Even if the deal goes through, it may reflect some subtle changes in price or structure that will make it different from what the market would have accepted last spring.

"There is going to be an ongoing negotiation between equity and debt, and there may need to be adjustments to the structure and price of deals. But private equity funds are very, very good at working flexibly within those constraints and finding common ground to get deals done," says Monte Brem, CEO of private equity consultant and asset manager StepStone Group. "The terms of deals may not be as attractive for the equity as they were a month and a half ago, but the equity funds and debt providers will likely find a middle ground that allows them to get deals done on terms they both find acceptable."

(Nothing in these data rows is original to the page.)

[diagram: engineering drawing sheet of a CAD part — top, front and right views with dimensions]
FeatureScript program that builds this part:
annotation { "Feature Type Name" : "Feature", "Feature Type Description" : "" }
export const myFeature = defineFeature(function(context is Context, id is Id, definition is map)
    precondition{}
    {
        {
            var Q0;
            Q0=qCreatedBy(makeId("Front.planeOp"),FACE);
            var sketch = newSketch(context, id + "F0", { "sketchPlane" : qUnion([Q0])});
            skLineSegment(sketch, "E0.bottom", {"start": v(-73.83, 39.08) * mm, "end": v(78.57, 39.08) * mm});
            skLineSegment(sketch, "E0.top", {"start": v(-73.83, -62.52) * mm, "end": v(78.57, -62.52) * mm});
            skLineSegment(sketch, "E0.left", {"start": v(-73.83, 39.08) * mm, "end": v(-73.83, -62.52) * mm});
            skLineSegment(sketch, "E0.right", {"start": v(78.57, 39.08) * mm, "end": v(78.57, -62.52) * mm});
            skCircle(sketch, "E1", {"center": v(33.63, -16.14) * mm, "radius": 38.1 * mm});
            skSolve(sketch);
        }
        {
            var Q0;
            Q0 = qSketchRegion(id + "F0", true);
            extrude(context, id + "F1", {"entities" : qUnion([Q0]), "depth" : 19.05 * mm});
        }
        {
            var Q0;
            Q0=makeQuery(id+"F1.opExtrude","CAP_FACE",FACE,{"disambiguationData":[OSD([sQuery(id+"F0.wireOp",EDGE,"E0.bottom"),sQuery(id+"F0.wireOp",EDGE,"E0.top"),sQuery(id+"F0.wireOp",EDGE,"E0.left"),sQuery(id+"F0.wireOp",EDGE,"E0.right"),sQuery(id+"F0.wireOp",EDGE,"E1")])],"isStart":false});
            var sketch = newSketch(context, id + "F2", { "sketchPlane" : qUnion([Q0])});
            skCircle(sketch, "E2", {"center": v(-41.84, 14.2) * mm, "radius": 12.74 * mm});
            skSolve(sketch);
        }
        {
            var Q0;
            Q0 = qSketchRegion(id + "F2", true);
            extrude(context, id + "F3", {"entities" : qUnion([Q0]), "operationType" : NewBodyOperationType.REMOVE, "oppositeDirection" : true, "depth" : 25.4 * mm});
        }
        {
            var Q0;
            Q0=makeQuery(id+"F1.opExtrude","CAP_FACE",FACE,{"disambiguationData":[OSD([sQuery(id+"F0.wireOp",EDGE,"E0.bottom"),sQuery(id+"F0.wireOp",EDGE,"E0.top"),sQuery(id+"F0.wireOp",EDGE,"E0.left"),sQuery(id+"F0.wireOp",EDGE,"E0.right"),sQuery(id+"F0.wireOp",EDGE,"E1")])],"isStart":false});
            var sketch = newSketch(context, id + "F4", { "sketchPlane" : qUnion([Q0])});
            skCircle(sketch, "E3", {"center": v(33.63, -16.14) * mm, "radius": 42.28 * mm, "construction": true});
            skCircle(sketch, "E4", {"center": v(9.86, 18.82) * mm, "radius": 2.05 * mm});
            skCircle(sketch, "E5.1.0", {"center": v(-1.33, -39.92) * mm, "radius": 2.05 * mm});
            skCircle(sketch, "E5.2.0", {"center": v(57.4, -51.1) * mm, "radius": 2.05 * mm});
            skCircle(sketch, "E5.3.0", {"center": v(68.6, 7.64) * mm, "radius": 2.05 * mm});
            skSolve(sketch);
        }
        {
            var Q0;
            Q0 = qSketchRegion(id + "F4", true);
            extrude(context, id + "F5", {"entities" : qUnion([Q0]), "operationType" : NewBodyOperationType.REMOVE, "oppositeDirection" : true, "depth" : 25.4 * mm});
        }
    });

First Data Deal Is on Shakier Ground

First Data could be a bigger test, though. The buyout is supposed to be financed with $14 billion in loans, sold mostly to hedge funds and other institutional investors. The loan includes few covenants, which are rules that allow note holders to call their loan if the company fails to operate within certain boundaries. The First Data buyout also would be financed with $7.5 billion in junk bonds, including $2.5 billion in toggle notes, one market analyst said. The market also will be watching to see whether investors can absorb all of the debt from the $27.5 billion buyout of Alltel (AT) by Goldman Sachs (GS) and TPG.

Market conditions can change radically in just a few weeks. It's possible conditions will improve as some of the larger deals are syndicated. Then again, an inflation scare or hedge fund bust could make investors even more skittish—and then the private equity party really could be over.